Synthetic phospho-peptide corresponding to residues surrounding ser386 of human irf3.

Host

Rabbit

Modification

Phospho

Modification Site

S386

Positive Control

MCF-7.

Conjugation

Unconjugated

Clonality

Monoclonal

Clone Number

SU03-28

PROPERTIES

Form

Liquid

Storage Condition

Store at +4C after thawing. Aliquot store at -20C or -80C. Avoid repeated freeze / thaw cycles.

Storage Buffer

1*TBS (pH7.4), 0.05% BSA, 40% Glycerol. Preservative: 0.05% Sodium Azide.

Concentration

1 ug/ul

PURIFICATION

Protein A affinity purified.

MOLECULAR WEIGHT

47 kDa

Isotype

IgG

APPLICATION DILUTION

WB
1:1,000

ICC/IF
1:50-1:200

TARGET

UNIPROT #

Q14653

PROTEIN NAME

Phospho-IRF3(S386)

SYNONYMS

IIAE7 antibody; Interferon regulatory factor 3 antibody; IRF 3 antibody; IRF-3 antibody; IRF3 antibody; IRF3_HUMAN antibody; MGC94729 antibody

SEQUENCE SIMILARITIES

Belongs to the IRF family.

TISSUE SPECIFICITY

Expressed constitutively in a variety of tissues.

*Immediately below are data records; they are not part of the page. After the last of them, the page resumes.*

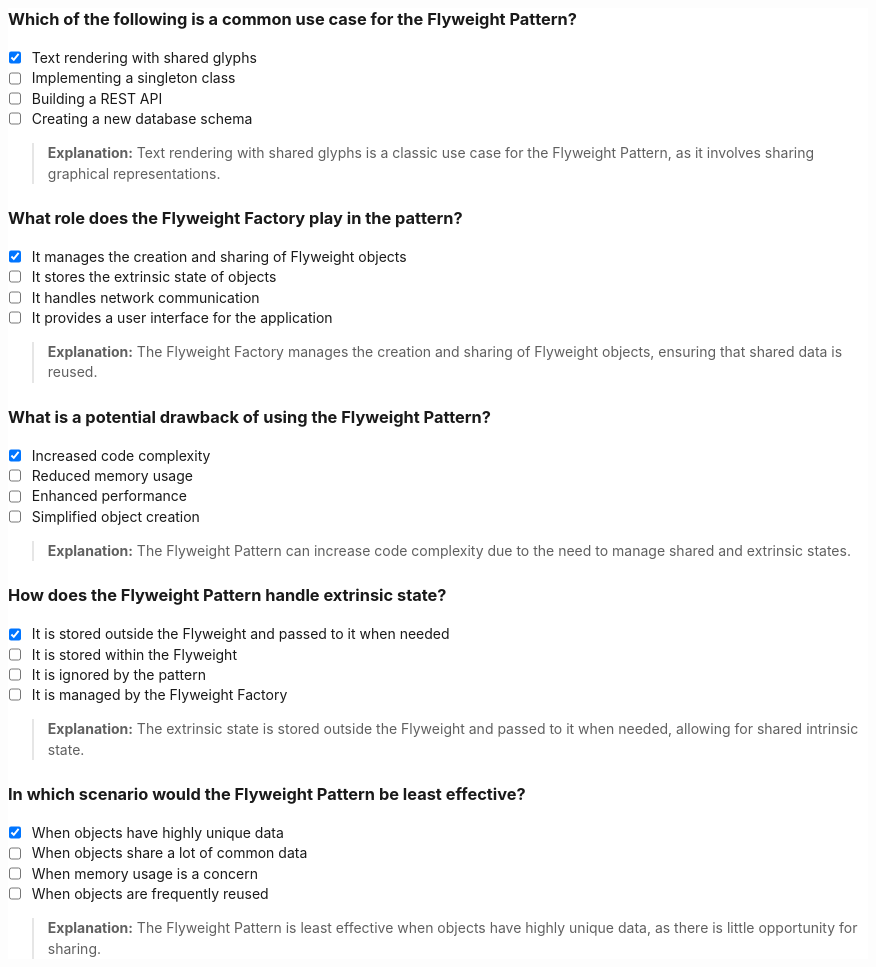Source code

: ### Which of the following is a common use case for the Flyweight Pattern?

- [x] Text rendering with shared glyphs
- [ ] Implementing a singleton class
- [ ] Building a REST API
- [ ] Creating a new database schema

> **Explanation:** Text rendering with shared glyphs is a classic use case for the Flyweight Pattern, as it involves sharing graphical representations.

### What role does the Flyweight Factory play in the pattern?

- [x] It manages the creation and sharing of Flyweight objects
- [ ] It stores the extrinsic state of objects
- [ ] It handles network communication
- [ ] It provides a user interface for the application

> **Explanation:** The Flyweight Factory manages the creation and sharing of Flyweight objects, ensuring that shared data is reused.

### What is a potential drawback of using the Flyweight Pattern?

- [x] Increased code complexity
- [ ] Reduced memory usage
- [ ] Enhanced performance
- [ ] Simplified object creation

> **Explanation:** The Flyweight Pattern can increase code complexity due to the need to manage shared and extrinsic states.

### How does the Flyweight Pattern handle extrinsic state?

- [x] It is stored outside the Flyweight and passed to it when needed
- [ ] It is stored within the Flyweight
- [ ] It is ignored by the pattern
- [ ] It is managed by the Flyweight Factory

> **Explanation:** The extrinsic state is stored outside the Flyweight and passed to it when needed, allowing for shared intrinsic state.

### In which scenario would the Flyweight Pattern be least effective?

- [x] When objects have highly unique data
- [ ] When objects share a lot of common data
- [ ] When memory usage is a concern
- [ ] When objects are frequently reused

> **Explanation:** The Flyweight Pattern is least effective when objects have highly unique data, as there is little opportunity for sharing.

POST-TRANSLATIONAL MODIFICATION

Constitutively phosphorylated on many Ser/Thr residues. Activated following phosphorylation by TBK1 and IKBKE. Innate adapter protein MAVS, STING1 or TICAM1 are first activated by viral RNA, cytosolic DNA, and bacterial lipopolysaccharide (LPS), respectively, leading to activation of the kinases TBK1 and IKBKE. These kinases then phosphorylate the adapter proteins on the pLxIS motif, leading to recruitment of IRF3, thereby licensing IRF3 for phosphorylation by TBK1. Phosphorylated IRF3 dissociates from the adapter proteins, dimerizes, and then enters the nucleus to induce IFNs.; (Microbial infection) Phosphorylation and subsequent activation of IRF3 is inhibited by vaccinia virus protein E3.; Ubiquitinated; ubiquitination involves RBCK1 leading to proteasomal degradation. Polyubiquitinated; ubiquitination involves TRIM21 leading to proteasomal degradation.; ISGylated by HERC5 resulting in sustained IRF3 activation and in the inhibition of IRF3 ubiquitination by disrupting PIN1 binding. The phosphorylation state of IRF3 does not alter ISGylation.

SUBCELLULAR LOCATION

Cytoplasm, Nucleus.

FUNCTION

Interferon regulatory factor-1 (IRF-1) and IRF-2 have been identified as novel DNA-binding factors that function as regulators of both type I interferon (interferon-α and β) and interferon-inducible genes. The two factors are structurally related, particularly in their N-terminal regions, which confer DNA binding specificity. In addition, both bind to the same sequence within the promoters of interferon-α and interferon-β genes. IRF-1 functions as an activator of interferon transcription, while IRF-2 binds to the same cis elements and represses IRF-1 action. IRF-1 and IRF-2 have been reported to act in a mutually antagonistic manner in regulating cell growth; overexpression of the repressor IRF-2 leads to cell transformation while concomitant overexpression of IRF-1 causes reversion. IRF-1 and IRF-2 are members of a larger family of DNA binding proteins that includes IRF-3, IRF-4, IRF-5, IRF-6, IRF-7, ISGF-3γ p48 and IFN consensus sequence-binding protein (ICSBP).